Start of DOCUMENT PASSAGE
The people have concluded that Nigerian politicians are criminals who go to Abuja and other government offices across the country to steal and loot. It is this criminality that pervades the society. That’s one of the reasons why everybody looks at the other person with suspicious eyes and inqusitive minds.

Away from their pastors and imams the people you find in churches and mosques praying are the same people raining curses on the APC government. They have tagged this regime and they have pinned it down as the worst regime ever in terms of human suffering and the collapse of the economy.

Even my suggestion that the pdp-years would be the worst years of the Nigerian life has been dwarfed by the one year of APC-Buhari regime.

It’s getting worse with each passing day.

It does not matter what any APC-asslickers think or suggest. Everybody has reached their own walls and the chickens are eating one another’s intestines.

That is the people’s verdict-that this regime is the worst ever in Nigeria’s history in terms of human suffering and government insensitivity.

This is the verdict l’ve heard everyday on the streets of Lagos in the last 2½ weeks.

This is the verdict of the market men and women.

This is the verdict of the ones who have been thrown out of jobs and the ones who have never been gainfully employed.

This is the verdict of the men and women who run their businesses running on generators and plants round the clock.

This is the verdict of the old people who sit in front of their flats/homes everyday just steering at the sky hopelessly. Many old people in Nigeria are tired and without pension and care. They live like beggars.

Majority were not even civil serrvants. They did small businesses and they are now old and hopeless.

Some are not even very old. They are just jobless and hopeless. I see them and l cry. Nigeria is hell for them.

Even many young jobless people live like beggars too. They do unnecessary things and provide useless services and then beg for money. Someone can even remove a stone in your way and systematically ask you for money for lunch.

If your car breaks down on the road, some people will approach you for ”owo taku”-money that your car has broken down. These are some examples of the sad state of Nigeria.

In the anticipated letter to the presidency, l would point out to future governments in Nigeria that they need to set out at dawn and that they must make hay whilst the sun shines.

I intend to share the message of Mrs. Obi my secondary school teacher with President Buhari and the rest of the Nigerian population including the opposition-the PDP-that what is worth doing at all is what doing well. Mrs. Obi would be happy if l add her favourite line: nearly does not catch a bird!  We just have to get it right to make it work.
End of DOCUMENT PASSAGE
▶ **EXERCISE TASKS**:
(1) Retype the part of the commentary on Nigeria that begins at the words "This is the verdict of the market" and stops after "round the clock.".
(2) In the commentary on Nigeria, what is Mrs. Obi's favorite line?
The listing that comes after this commentary on Nigeria has no connection to it.
Start of DATA LISTING
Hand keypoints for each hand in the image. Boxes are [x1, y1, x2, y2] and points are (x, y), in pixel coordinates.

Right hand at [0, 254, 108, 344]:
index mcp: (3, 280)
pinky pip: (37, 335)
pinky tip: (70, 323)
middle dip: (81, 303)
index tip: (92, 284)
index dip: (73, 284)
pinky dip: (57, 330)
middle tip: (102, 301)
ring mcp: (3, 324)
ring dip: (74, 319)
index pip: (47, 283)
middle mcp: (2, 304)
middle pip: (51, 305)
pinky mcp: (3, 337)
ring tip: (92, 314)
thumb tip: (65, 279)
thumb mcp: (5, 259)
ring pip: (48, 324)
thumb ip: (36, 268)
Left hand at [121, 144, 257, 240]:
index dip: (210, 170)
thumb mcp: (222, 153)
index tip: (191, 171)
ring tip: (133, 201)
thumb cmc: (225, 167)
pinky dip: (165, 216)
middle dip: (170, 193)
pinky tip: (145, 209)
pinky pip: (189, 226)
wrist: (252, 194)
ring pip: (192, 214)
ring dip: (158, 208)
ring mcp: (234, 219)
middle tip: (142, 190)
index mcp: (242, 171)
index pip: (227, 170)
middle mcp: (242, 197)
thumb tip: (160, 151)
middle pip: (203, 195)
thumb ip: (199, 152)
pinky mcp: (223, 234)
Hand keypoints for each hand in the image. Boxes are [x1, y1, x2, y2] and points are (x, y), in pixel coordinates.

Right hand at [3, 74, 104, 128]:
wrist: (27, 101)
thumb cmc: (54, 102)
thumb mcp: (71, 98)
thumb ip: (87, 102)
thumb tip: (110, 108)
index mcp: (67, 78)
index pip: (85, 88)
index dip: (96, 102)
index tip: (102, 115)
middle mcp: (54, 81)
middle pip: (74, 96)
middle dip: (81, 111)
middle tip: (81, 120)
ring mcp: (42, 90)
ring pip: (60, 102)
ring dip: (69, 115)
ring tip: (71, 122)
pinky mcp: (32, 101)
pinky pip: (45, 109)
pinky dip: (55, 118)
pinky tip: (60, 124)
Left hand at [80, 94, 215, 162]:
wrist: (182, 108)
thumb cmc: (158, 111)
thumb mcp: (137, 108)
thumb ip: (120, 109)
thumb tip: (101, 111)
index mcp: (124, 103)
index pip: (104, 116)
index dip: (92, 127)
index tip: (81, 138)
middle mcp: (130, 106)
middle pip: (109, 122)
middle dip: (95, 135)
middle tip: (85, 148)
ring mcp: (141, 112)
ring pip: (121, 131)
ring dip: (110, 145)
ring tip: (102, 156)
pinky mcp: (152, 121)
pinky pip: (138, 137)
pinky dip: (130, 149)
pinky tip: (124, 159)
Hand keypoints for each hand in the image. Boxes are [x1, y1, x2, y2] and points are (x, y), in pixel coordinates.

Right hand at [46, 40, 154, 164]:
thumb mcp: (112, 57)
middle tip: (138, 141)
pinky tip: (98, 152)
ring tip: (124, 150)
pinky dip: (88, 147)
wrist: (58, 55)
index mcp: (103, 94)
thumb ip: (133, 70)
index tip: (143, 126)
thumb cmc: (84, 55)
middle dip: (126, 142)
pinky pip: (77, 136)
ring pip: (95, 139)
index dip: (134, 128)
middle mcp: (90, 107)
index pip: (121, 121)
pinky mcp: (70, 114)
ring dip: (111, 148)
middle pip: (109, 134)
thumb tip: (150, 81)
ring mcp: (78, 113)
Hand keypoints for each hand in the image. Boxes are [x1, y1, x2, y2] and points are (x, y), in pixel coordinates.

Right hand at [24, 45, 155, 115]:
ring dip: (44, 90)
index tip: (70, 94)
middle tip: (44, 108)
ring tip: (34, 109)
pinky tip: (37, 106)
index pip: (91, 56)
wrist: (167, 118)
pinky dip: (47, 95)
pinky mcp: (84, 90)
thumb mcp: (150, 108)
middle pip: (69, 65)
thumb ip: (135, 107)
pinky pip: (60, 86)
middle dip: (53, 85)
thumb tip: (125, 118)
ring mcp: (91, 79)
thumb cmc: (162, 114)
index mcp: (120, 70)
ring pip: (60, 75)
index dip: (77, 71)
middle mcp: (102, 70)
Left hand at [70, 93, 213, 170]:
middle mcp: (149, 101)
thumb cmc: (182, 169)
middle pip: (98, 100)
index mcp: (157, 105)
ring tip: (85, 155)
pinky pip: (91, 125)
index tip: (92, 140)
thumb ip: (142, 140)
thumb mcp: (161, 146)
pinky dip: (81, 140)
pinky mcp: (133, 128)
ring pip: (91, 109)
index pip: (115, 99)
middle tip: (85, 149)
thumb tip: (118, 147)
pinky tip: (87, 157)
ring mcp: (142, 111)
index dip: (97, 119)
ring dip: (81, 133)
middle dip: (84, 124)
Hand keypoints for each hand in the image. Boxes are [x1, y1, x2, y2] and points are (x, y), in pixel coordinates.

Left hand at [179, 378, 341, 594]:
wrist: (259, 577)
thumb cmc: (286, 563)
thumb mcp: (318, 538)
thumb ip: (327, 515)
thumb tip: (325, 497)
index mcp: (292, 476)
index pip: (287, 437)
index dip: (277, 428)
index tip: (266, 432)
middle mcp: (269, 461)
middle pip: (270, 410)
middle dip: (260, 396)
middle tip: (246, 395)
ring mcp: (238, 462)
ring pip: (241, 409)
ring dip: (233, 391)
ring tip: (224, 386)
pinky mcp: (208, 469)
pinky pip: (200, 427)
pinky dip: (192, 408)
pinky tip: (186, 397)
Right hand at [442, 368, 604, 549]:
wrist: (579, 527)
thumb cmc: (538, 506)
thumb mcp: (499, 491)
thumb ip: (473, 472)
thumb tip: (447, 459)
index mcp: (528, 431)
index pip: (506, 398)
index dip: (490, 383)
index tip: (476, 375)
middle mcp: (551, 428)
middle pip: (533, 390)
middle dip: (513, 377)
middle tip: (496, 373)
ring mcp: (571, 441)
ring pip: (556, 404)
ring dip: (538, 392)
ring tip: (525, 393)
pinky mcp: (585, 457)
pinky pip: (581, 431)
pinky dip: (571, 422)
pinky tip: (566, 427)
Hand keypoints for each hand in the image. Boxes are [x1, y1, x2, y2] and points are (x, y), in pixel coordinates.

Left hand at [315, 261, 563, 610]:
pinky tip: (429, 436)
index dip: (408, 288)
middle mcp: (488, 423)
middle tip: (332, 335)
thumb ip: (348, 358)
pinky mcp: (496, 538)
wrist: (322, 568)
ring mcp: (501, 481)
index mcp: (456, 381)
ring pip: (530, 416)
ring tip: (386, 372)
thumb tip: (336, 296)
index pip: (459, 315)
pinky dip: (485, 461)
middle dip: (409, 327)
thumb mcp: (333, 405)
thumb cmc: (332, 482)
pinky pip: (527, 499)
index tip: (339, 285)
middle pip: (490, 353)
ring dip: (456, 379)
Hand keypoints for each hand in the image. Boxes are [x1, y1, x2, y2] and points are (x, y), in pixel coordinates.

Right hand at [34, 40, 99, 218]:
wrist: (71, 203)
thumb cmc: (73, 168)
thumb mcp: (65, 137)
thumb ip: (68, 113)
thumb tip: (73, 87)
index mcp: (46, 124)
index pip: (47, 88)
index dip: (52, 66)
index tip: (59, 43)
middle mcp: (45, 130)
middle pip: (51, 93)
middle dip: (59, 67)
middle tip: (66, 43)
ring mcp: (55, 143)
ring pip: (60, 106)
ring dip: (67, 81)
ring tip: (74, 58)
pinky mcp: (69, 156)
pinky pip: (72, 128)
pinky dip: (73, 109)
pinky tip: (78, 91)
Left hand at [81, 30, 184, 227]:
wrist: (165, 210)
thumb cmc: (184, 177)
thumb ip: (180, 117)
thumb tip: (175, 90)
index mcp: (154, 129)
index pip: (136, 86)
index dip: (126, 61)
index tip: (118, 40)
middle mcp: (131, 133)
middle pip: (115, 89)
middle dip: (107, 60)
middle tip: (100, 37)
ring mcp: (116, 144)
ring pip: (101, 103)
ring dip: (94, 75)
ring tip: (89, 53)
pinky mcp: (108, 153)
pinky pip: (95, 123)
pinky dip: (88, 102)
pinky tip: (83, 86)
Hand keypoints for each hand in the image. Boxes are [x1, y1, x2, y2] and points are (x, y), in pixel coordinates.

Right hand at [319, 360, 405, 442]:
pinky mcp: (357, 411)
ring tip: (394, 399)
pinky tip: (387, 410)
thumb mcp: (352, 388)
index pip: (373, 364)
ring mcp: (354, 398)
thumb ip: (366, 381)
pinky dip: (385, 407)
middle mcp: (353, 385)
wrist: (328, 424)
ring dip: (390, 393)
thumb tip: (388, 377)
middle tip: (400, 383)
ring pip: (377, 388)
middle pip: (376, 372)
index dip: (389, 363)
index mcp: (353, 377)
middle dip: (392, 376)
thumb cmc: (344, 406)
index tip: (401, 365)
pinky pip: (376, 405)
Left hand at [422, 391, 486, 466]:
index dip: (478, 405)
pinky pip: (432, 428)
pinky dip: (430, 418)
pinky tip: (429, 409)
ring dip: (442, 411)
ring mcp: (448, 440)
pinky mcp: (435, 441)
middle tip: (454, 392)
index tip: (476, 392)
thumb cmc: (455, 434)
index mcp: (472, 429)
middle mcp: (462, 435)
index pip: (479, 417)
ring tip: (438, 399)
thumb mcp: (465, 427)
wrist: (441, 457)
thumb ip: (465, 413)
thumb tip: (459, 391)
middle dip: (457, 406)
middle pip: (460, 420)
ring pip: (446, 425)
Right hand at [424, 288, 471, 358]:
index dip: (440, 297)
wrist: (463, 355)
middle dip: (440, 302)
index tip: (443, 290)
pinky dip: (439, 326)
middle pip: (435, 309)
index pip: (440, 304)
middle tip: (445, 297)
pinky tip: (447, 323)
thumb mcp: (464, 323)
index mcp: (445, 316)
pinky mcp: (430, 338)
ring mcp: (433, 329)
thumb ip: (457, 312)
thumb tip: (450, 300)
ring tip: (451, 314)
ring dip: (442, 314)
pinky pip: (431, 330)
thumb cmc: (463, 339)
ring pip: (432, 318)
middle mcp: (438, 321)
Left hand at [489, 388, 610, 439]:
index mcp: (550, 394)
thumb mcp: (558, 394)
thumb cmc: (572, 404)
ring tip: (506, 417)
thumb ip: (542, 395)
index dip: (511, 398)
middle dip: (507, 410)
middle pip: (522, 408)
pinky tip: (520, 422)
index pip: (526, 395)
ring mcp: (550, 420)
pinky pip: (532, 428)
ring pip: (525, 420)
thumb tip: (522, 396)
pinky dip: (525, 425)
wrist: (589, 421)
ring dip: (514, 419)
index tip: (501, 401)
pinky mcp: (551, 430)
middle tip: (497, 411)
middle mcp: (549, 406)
End of DATA LISTING
▶ **YOUR WRITTEN ANSWERS**:
(1)
This is the verdict of the market men and women.

This is the verdict of the ones who have been thrown out of jobs and the ones who have never been gainfully employed.

This is the verdict of the men and women who run their businesses running on generators and plants round the clock.

(2) Nearly does not catch a bird!